1. Cup/disc ratio (C/D): It has long been the most commonly used indicator for clinically describing glaucomatous optic neuropathy. The normal fundus C/D value is mostly less than 0.4, if it is above 0.6, or two The C/D difference of the eye exceeds 0.2, which should be paid attention to. The regular follow-up found that the progressive deepening of the optic disc sag is more diagnostic of glaucoma, but before the obvious change of optic disc sag, detailed examination will find related glaucoma damage. Signs, in addition, the physiological cup-concave ratio of the optic disc in the normal population is 5% to 10%, so the C/D value is no longer an effective sign for the diagnosis of early glaucoma.

2. Visual field inspection: Traditional visual field examinations such as Goldmann field of view, curved field of view, etc. are qualitative examinations of dynamic visual field, which have been difficult to be used for the diagnosis of early glaucoma. Currently, the visual field examination for early glaucoma is mainly static of threshold quantitative detection. The field of view, that is, the actual sensitivity of each point in the field of view, can detect small changes and make statistical probability judgments. The visual field examination is a subjective examination, that is, psychophysical examination, which can be interfered by many factors. Therefore, the results of the analysis should take into account the degree of patient cooperation, the reliability parameters of visual field examination, exclude other artifacts, and combine the intraocular pressure and the shape of the fundus to make a comprehensive analysis and judgment. Visual field damage can also be seen in other eye diseases and nervous systems. In addition to the vascular system and other diseases, the current clinical visual field examination method can detect the damage of the optic nerve fiber to a certain extent, although the specificity of the diagnosis of glaucoma is higher than the morphological changes of the fundus, but the sensitivity is not as good as the fundus. Morphological change, so when it is difficult to judge whether there is damage to the visual field for a while, it can be used regularly. Visit the examination, compare and analyze the visual field changes, and do not exclude or determine the diagnosis of early glaucoma based on a single visual field examination.

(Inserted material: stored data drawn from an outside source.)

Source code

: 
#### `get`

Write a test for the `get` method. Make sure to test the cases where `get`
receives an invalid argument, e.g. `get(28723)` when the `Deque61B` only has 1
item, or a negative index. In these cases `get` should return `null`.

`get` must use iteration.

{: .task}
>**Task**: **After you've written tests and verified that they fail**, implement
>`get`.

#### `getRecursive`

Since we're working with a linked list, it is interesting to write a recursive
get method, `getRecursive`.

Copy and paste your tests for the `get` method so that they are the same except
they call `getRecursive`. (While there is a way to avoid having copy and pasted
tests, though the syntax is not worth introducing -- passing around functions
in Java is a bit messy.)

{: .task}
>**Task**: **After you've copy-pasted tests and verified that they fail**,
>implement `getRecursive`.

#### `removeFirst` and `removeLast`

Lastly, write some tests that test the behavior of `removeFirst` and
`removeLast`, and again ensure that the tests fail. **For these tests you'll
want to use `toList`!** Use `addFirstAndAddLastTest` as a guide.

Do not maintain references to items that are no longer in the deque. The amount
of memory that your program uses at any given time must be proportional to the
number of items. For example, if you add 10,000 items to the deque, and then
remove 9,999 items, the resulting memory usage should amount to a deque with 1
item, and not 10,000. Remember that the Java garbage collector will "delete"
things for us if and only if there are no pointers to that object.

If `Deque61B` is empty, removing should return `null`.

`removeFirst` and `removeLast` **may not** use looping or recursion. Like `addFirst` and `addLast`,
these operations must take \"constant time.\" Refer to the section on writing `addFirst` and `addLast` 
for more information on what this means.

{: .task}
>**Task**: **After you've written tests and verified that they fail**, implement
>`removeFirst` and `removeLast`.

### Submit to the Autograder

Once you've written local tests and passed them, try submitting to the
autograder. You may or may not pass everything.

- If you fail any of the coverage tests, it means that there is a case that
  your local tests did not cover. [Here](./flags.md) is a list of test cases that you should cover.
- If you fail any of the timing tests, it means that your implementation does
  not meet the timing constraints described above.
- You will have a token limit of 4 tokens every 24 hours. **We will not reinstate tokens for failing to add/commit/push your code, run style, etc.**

3. Other visual function tests: In addition to visual field damage, glaucoma may have other visual function abnormalities in the early stage, including:

1 Space/time contrast sensitivity decreases.

2 The color discrimination is reduced, especially blue, and the yellow feeling is affected earlier and heavier.

3 Electrophysiological ERG amplitude decreased, graph VEP peak latency delay, etc. In recent years, the evaluation of early visual function of glaucoma by frequency-doubled field of view (FDP), short-wavelength field of view (SWAP) examination and multi-focal electrophysiology (MERG) It is expected to be able to detect characteristic glaucomatous visual impairment earlier. It should be emphasized that both ocular hypertension and primary open angle glaucoma are bilateral and the diagnosis of both eyes Should be consistent, but allow for differences in the degree of presence, if one eye has a clear glaucomatous optic disc and/or visual field damage, the other eye should be diagnosed as glaucoma instead of only if the intraocular pressure is elevated without damage to the optic disc or visual field. High ocular hypertension.

Diagnosis

Diagnosis and diagnosis of ocular hypertension

diagnosis

There is only a different degree of increase in intraocular pressure in this disease, without visual disc damage and visual field defects. The diagnosis of ocular hypertension depends on a single intraocular pressure index, but the measurement error should be fully taken into account when measuring intraocular pressure. High ocular hypertension should be noted in patients with early POAG who have not had optic disc damage and visual field defects. More detailed examinations and regular follow-up may be helpful in differential diagnosis.

Differential diagnosis

Different from other types of glaucoma.